The Chinese researchers recently described what they call retinomorphic sensing or super vision that provides event-based output. The output can provide both dynamic sensing like conventional event cameras and intensity sensing in the form of events. They can switch back and forth between the two modes in a way that allows them to capture the dynamics and the texture of an image in a single, compressed representation that humans and machines can easily process.
These representations include the high temporal resolution you would expect from an event camera, combined with the visual texture you would get from an ordinary image or photograph.
They have achieved this performance using a prototype that consists of two sensors: a conventional event camera (DVS) and a Vidar camera, a new event camera from the same group that can efficiently create conventional frames from spikes by aggregating over a time window.
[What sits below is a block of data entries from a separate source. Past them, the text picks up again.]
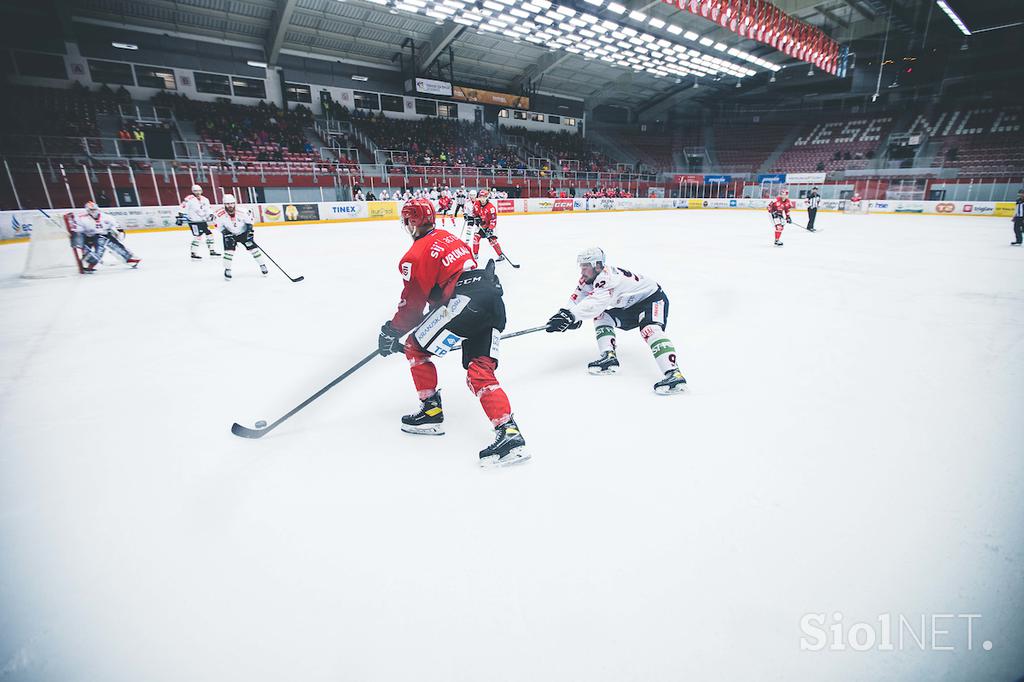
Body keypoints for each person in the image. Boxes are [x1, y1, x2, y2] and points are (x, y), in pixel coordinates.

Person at [377, 198, 528, 467]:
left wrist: (391, 332)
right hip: (492, 299)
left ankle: (431, 412)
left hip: (465, 304)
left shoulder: (413, 256)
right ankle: (510, 434)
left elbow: (413, 307)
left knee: (414, 346)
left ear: (411, 223)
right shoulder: (448, 237)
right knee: (479, 370)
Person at [546, 247, 686, 395]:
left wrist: (572, 316)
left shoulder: (608, 279)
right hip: (631, 305)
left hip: (652, 299)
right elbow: (577, 299)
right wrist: (565, 315)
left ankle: (674, 373)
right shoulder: (589, 279)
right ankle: (608, 357)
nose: (582, 271)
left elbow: (595, 304)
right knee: (602, 317)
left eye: (585, 267)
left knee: (650, 330)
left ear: (597, 266)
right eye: (581, 267)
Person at [73, 201, 140, 272]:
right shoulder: (81, 219)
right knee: (90, 252)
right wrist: (78, 239)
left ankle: (128, 258)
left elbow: (116, 226)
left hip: (104, 235)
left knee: (114, 245)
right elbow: (78, 231)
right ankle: (89, 264)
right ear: (87, 210)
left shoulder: (107, 217)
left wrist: (118, 232)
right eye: (91, 210)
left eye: (94, 209)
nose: (93, 211)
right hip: (88, 237)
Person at [215, 195, 267, 281]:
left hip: (243, 233)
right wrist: (226, 233)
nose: (230, 205)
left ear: (235, 203)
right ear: (224, 204)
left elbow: (250, 223)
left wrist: (249, 232)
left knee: (254, 250)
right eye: (227, 204)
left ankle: (262, 265)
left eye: (232, 203)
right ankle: (227, 269)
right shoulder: (218, 214)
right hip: (230, 234)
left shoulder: (243, 211)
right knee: (228, 253)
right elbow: (218, 226)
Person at [178, 184, 220, 259]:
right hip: (194, 221)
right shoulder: (189, 199)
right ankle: (193, 252)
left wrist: (210, 214)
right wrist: (180, 216)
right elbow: (183, 207)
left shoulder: (205, 199)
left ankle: (212, 250)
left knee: (209, 234)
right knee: (198, 236)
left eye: (199, 191)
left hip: (202, 221)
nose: (197, 192)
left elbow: (208, 209)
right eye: (195, 191)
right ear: (192, 191)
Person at [469, 189, 506, 262]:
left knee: (492, 241)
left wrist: (490, 229)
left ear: (487, 197)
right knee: (476, 238)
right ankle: (475, 254)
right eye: (481, 197)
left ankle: (500, 255)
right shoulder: (476, 204)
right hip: (481, 226)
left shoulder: (491, 208)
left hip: (490, 226)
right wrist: (476, 219)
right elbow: (474, 213)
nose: (482, 199)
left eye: (484, 197)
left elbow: (493, 220)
They then use a spiking neural network for more advanced processing, achieving object recognition and tracking.
The other kind of CNN
At Johns Hopkins University, Andreas Andreou and his colleagues have taken event cameras in an entirely different direction. Instead of focusing on making their cameras compatible with external post-processing, they have built the processing directly into the vision chip. They use an analog, spike-based cellular neural network (CNN) structure where nearest-neighbor pixels talk to each other. Cellular neural networks share an acronym with convolutional neural networks, but are not closely related.
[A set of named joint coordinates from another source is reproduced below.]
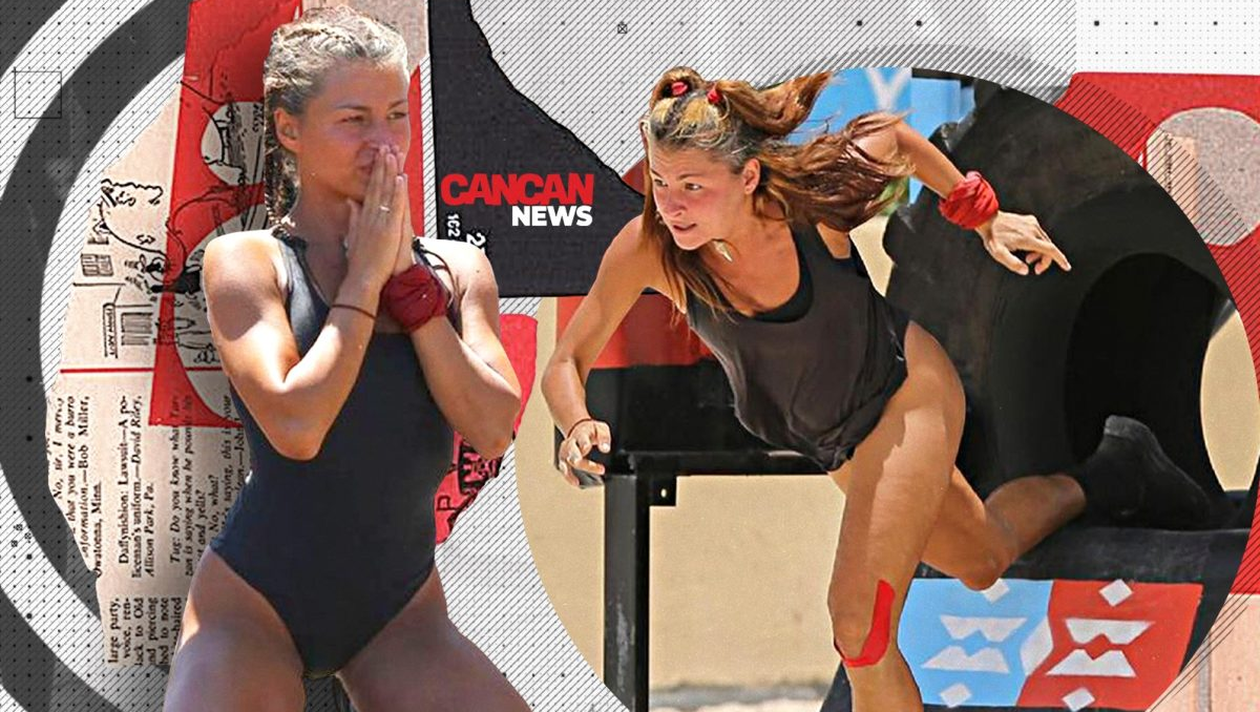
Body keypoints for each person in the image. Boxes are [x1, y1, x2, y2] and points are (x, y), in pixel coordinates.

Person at [541, 66, 1212, 711]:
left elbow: (891, 136)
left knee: (860, 629)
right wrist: (577, 425)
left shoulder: (811, 204)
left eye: (693, 185)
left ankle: (1118, 468)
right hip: (840, 444)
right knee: (982, 557)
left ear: (747, 176)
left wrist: (985, 215)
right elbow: (565, 362)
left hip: (907, 394)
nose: (672, 204)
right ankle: (1118, 469)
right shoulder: (651, 248)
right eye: (661, 182)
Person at [162, 7, 527, 711]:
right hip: (255, 605)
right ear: (289, 129)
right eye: (354, 120)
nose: (383, 142)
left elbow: (491, 429)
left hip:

In cellular CNNs, the input/output links between each pixel and its eight nearest are built directly in hardware and can be specified to perform symmetrical processing tasks (see figure). These can then be sequentially combined to produce sophisticated image-processing algorithms.
Two things make them particularly powerful. One is that the processing is fast because it is performed in the analog domain. The other is that the computations across all pixels are local. So while there is a sequence of operations to perform an elaborate task, this is a sequence of fast, low-power, parallel operations.
A nice feature of this work is that the chip has been implemented in three dimensions using Chartered 130nm CMOS and Terrazon interconnection technology. Unlike many 3D systems, in this case the two tiers are not designed to work separately (e.g. processing on one layer, memory on the other, and relatively sparse interconnects between them). Instead, each pixel and its processing infrastructure are built on both tiers operating as a single unit.
Andreou and his team were part of a consortium, led by Northrop–Grumman, that secured a $2 million contract last year from the Defence Advanced Research Projects Agency (DARPA). While exactly what they are doing is not public, one can speculate the technology they are developing will have some similarities to the work they’ve published.
Shown is the 3D structure of a Cellular Neural Network cell (right) and layout (bottom left) of the John’s Hopkins University event camera with local processing.
In the dark
We know DARPA has strong interest in this kind of neuromorphic technology. Last summer the agency announced that its Fast Event-based Neuromorphic Camera and Electronics (FENCE) program granted three contracts to develop very-low-power, low-latency search and tracking in the infrared. One of the three teams is led by Northrop-Grumman.
Whether or not the FENCE project and the contract announced by Johns Hopkins university are one and the same, it is clear is that event imagers are becoming increasingly sophisticated.